Hasan mengatakan saat ini proses riset telah direplikasi di seluruh provinsi. Namun, sekali lagi, Hasan tak menjelaskan titik proses riset dan wilayah yang menjadi landasan pengambilan kebijakan.
Hasan hanya menggambarkan dalam satu provinsi terdapat beberapa unit layanan dengan masing-masing unit layanan melibatkan 3.000 siswa.
“Hitung saja kira-kira, lebih dari itu lah. Jadi satu unit layanan itu 3.000 sekarang. Ada yang lebih dari itu. Jadi kan provinsi kita enggak sama, kan keragamannya juga enggak, jadi silakan hitung sendiri berapanya,” kata dia.
Baca Juga
Respon Anggaran Makan Bergizi Gratis Jadi Rp 7.500, Airlangga: Setiap Daerah akan Berbeda
Untuk itu, Hasan menegaskan belum ada kesimpulan, termasuk mengenai besaran biaya yang dibutuhkan untuk satu porsi makan bergizi gratis. Hasil dari pilot project untuk mencari formula mengenai ketercukupan gizi dan menyasar sebanyaknya penerima manfaat.

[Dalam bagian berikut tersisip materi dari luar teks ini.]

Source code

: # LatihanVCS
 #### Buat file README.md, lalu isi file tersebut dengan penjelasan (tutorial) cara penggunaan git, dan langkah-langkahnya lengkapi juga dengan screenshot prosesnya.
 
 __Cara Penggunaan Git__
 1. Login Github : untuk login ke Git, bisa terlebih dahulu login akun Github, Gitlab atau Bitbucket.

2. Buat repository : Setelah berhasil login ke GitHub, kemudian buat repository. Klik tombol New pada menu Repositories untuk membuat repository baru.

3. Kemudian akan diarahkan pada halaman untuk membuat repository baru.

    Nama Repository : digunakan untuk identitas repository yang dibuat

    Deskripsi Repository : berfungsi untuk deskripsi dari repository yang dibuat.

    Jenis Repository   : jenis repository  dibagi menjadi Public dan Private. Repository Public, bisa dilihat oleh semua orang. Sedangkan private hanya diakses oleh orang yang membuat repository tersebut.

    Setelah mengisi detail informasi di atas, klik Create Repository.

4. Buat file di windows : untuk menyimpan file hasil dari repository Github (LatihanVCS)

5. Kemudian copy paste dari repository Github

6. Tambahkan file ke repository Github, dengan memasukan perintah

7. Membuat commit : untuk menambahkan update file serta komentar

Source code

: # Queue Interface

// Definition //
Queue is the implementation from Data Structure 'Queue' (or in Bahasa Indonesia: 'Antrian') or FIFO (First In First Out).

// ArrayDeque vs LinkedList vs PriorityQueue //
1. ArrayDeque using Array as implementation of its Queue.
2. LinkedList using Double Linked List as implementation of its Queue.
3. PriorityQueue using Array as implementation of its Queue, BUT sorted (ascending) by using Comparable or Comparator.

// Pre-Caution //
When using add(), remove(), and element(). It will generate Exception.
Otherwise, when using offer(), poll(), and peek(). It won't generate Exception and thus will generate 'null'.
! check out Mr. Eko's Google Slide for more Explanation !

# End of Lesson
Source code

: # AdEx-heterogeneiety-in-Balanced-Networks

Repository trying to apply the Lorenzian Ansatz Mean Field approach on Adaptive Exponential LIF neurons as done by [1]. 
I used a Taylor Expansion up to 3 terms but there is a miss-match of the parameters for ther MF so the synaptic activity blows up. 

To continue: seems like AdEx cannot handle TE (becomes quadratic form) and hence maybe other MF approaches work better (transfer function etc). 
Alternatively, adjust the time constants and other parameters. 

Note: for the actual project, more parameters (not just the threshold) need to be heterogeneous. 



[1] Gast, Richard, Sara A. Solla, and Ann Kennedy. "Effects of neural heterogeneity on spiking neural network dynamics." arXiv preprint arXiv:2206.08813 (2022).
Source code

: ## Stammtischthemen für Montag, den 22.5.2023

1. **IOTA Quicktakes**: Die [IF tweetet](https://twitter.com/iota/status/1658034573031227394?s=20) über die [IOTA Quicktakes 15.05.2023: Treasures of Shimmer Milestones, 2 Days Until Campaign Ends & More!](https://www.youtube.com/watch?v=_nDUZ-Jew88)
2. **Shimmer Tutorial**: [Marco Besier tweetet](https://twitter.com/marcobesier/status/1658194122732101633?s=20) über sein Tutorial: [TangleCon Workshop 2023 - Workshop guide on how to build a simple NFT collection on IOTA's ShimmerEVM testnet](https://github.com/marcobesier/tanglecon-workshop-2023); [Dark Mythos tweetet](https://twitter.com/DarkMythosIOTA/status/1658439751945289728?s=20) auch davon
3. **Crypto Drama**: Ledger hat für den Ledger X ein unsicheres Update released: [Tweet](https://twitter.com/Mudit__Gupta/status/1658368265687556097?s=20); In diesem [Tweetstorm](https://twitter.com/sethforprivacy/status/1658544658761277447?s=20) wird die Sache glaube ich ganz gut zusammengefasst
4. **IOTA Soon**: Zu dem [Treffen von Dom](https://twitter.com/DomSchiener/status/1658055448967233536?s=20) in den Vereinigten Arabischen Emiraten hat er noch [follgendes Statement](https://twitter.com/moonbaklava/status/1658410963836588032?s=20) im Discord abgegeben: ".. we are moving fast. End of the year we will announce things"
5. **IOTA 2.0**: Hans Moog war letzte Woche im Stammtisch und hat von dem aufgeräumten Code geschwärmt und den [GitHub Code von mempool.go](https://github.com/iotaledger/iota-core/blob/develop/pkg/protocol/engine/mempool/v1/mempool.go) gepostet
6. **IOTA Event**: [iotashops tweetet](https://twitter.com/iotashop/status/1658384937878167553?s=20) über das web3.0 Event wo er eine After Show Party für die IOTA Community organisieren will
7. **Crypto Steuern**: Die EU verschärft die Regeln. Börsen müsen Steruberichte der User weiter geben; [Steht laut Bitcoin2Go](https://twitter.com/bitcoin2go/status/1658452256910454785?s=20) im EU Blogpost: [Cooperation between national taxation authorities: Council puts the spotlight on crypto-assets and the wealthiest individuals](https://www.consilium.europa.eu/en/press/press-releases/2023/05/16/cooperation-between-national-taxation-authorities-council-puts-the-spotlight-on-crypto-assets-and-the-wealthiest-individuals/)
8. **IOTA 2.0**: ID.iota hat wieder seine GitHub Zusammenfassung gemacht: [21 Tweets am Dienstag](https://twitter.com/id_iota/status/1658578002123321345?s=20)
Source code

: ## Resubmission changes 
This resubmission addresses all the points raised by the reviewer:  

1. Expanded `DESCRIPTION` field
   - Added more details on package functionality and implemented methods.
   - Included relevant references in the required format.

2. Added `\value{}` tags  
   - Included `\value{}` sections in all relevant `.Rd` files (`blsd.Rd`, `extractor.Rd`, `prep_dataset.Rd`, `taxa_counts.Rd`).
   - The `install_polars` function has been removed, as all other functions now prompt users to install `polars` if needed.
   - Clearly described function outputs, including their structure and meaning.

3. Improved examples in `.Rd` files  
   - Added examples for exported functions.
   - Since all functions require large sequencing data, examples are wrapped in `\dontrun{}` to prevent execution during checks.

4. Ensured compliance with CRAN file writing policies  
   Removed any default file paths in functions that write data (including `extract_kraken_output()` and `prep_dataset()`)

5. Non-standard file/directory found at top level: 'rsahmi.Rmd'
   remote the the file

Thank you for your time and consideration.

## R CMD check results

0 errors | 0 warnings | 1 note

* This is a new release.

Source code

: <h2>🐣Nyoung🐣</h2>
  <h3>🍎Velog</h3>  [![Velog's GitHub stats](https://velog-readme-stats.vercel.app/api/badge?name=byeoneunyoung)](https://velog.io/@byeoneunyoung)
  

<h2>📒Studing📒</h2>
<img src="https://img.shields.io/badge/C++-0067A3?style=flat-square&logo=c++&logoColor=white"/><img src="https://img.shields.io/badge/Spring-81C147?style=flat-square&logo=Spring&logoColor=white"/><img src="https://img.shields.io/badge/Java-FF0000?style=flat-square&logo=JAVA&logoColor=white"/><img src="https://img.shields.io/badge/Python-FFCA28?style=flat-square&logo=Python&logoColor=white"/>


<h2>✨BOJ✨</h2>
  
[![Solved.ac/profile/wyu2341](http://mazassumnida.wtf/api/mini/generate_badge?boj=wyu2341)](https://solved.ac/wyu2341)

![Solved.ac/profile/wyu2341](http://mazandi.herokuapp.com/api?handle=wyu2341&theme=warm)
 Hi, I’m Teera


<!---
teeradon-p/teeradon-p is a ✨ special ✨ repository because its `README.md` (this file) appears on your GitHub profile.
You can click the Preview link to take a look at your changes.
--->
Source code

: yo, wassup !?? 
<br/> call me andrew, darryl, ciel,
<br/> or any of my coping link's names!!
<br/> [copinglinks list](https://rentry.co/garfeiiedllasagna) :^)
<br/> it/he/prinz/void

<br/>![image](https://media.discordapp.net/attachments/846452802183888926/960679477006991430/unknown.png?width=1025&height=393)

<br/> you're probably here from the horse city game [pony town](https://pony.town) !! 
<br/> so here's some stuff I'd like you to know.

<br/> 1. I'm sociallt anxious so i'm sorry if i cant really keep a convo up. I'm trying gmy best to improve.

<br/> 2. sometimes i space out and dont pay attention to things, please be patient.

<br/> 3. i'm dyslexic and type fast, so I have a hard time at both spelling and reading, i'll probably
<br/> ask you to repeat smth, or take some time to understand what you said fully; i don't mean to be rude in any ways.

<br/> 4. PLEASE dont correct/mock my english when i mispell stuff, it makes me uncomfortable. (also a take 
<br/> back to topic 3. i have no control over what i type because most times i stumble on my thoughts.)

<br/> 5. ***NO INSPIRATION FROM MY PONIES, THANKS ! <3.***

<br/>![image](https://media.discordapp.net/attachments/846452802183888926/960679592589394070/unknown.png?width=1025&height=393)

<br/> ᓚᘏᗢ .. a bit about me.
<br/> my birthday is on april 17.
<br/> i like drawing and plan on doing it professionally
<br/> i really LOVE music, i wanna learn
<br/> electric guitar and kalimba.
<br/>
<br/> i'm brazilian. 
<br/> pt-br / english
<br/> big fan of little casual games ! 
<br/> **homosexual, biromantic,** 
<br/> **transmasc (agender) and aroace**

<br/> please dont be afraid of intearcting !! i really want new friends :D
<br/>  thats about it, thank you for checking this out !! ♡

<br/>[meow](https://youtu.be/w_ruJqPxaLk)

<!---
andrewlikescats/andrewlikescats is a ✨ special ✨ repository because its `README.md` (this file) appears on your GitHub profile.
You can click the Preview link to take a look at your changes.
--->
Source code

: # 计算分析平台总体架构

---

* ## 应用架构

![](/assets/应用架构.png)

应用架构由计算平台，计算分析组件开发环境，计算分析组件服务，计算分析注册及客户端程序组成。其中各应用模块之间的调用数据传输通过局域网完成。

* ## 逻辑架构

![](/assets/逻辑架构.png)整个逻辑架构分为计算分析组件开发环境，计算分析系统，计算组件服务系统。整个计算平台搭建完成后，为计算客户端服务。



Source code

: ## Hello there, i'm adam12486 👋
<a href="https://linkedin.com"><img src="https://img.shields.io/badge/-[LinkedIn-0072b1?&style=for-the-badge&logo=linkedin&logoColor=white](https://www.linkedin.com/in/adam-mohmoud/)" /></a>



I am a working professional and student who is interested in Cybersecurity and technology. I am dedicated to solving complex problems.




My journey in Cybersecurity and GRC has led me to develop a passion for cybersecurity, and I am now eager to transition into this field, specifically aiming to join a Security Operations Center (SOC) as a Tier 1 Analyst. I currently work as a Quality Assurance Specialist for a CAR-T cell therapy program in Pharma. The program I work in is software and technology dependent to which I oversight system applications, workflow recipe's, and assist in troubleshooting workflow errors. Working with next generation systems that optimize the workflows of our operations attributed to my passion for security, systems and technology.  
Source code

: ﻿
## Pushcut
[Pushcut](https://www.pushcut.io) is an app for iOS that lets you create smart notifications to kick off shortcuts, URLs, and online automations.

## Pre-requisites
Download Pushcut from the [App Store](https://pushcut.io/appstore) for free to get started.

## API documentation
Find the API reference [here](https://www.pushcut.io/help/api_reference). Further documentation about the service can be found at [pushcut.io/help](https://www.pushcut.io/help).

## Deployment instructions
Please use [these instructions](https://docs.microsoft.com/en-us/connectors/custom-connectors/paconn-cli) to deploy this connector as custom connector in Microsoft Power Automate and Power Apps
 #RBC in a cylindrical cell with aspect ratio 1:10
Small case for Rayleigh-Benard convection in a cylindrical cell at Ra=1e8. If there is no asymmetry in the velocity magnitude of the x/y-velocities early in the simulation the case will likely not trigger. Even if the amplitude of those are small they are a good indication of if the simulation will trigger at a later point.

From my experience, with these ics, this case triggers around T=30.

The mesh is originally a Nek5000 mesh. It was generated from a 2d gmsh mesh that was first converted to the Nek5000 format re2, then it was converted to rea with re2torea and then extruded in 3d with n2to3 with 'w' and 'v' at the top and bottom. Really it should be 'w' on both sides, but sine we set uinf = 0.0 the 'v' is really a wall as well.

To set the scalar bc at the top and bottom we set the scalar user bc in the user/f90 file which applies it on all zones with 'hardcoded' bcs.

Menurut Hasan, satu-satunya fakta mengenai anggaran makan bergizi gratis, yaitu anggaran Rp 71 triliun yang sudah disampaikan Menteri Keuangan (Menkeu) Sri Mulyani Indrawati beberapa waktu lalu.
“Jadi sampai hari ini satu-satunya yang sudah bisa kita ambil kesimpulan itu baru alokasi anggaran untuk makan bergizi gratis tahun 2025, yang sudah jadi kesimpulan baru itu,” kata Hasan.